Jakarta (ANTARA) - Pemerintah menargetkan angka stunting pada anak berada di bawah 680 ribu per tahunnya untuk mengejar target prevalensi stunting sebanyak 14 persen pada Tahun 2024.
“Kalau kita lihat angka kelahiran kita sekitar 4,8 juta per tahun, berarti paling tidak per tahunnya angka stunting kita harus di bawah 680 ribu sekian.

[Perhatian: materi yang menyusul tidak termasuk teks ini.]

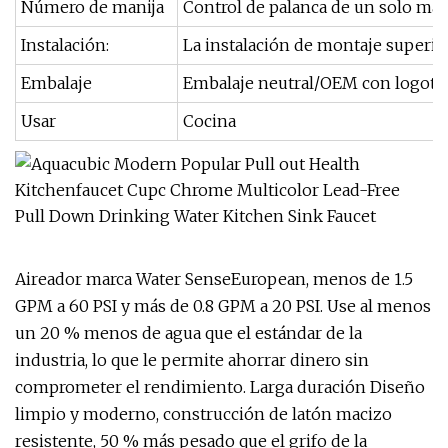
Número de manija
Control de palanca de un solo mang
Instalación:
La instalación de montaje superior 
Embalaje
Embalaje neutral/OEM con logotip
Usar
Cocina
Aireador marca Water SenseEuropean, menos de 1.5
GPM a 60 PSI y más de 0.8 GPM a 20 PSI. Use al menos
un 20 % menos de agua que el estándar de la
industria, lo que le permite ahorrar dinero sin
comprometer el rendimiento. Larga duración Diseño
limpio y moderno, construcción de latón macizo
resistente, 50 % más pesado que el grifo de la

Kalau angka stunting-nya per tahun sudah di atas 680 ribu, kita tidak bisa mencapai target yang sudah ditetapkan oleh presiden,” kata Menteri Koordinator Bidang Pembangunan Manusia dan Kebudayaan Muhadjir Effendy dalam rapat koordinasi secara virtual tentang mengukur keberhasilan pengentasan stunting di Jakarta, Kamis.
Berdasarkan hasil Survei Status Gizi Balita Indonesia (SSGBI) Tahun 2019, saat ini telah terjadi penurunan prevalensi stunting dari 30,8 persen pada Tahun 2018 (Riskesdas 2018) menjadi 27,67 persen Tahun 2019 atau turun sekitar 3,13 persen.

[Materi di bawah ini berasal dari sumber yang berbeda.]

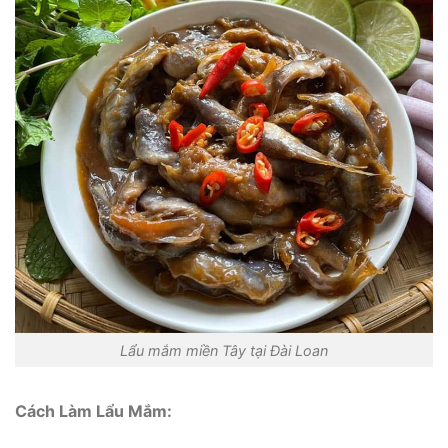
Lẩu mắm miền Tây tại Đài Loan
Cách Làm Lẩu Mắm:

Menurut Muhadjir, perlu ada langkah-langkah strategis dan terobosan yang dilakukan agar Indonesia mampu menurunkan angka stunting sesuai yang ditargetkan presiden.

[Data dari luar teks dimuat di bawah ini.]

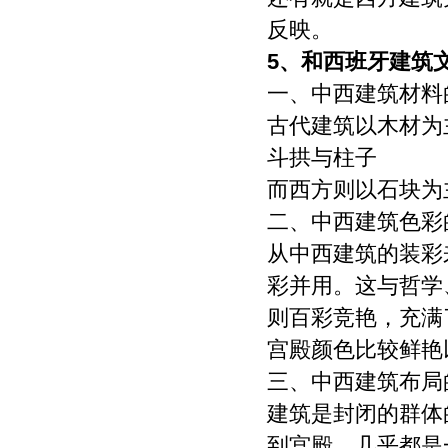
译、注释、编辑、改编、摄制。 6、 第5
条所述之网络是指通过我刊官网。 7、 投
反映。
稿人委托我刊声明，未经我方许可，任何
5、
和西班牙建筑
网站、媒体、组织不得转载、摘编其作
品。
一、中西建筑材料
古代建筑以木材为主
斗拱与柱子
而西方则以石块为主
二、中西建筑色彩
从中西建筑的装彩
彩并用。这与哲学
则百彩竞艳，充满
宫殿颜色比较鲜艳
三、中西建筑布局
建筑是封闭的群体
到宫殿，几乎都是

“Karena itu saya berharap dengan adanya seminar seperti ini, nanti langkah-langkahnya akan lebih konkret dan bisa betul-betul memenuhi target,” katanya.
Deputi Bidang Pembangunan Manusia, Masyarakat, dan Kebudayaan Kementerian PPN/Bappenas Subandi Sardjoko menyebutkan beberapa strategi percepatan penurunan stunting ke depan, salah satunya yang tercantum di dalam RPJMN 2020 dan RKP 2020-2021, yaitu penanganan stunting masuk menjadi proyek prioritas nasional.
“Kita sudah ada strategi nasional percepatan penurunan stunting, tapi itu tidak cukup kuat untuk jadi pegangan bagi daerah. Oleh karenanya, kami sedang finalisasi percepatan penurunan stunting melalui rancangan perpres penurunan stunting,” kata dia.
Baca juga: Komitmen politik dan kepemimpinan kunci negara atasi stunting
Dia menjelaskan rancangan perpres penurunan stunting mencakup konvergensi penanganan stunting, baik di tingkat pusat, provinsi, hingga desa. Perpres itu nantinya akan mengoordinasikan sumber daya yang ada sehingga intervensi terhadap indikator penurunan stunting benar-benar sampai ke masyarakat.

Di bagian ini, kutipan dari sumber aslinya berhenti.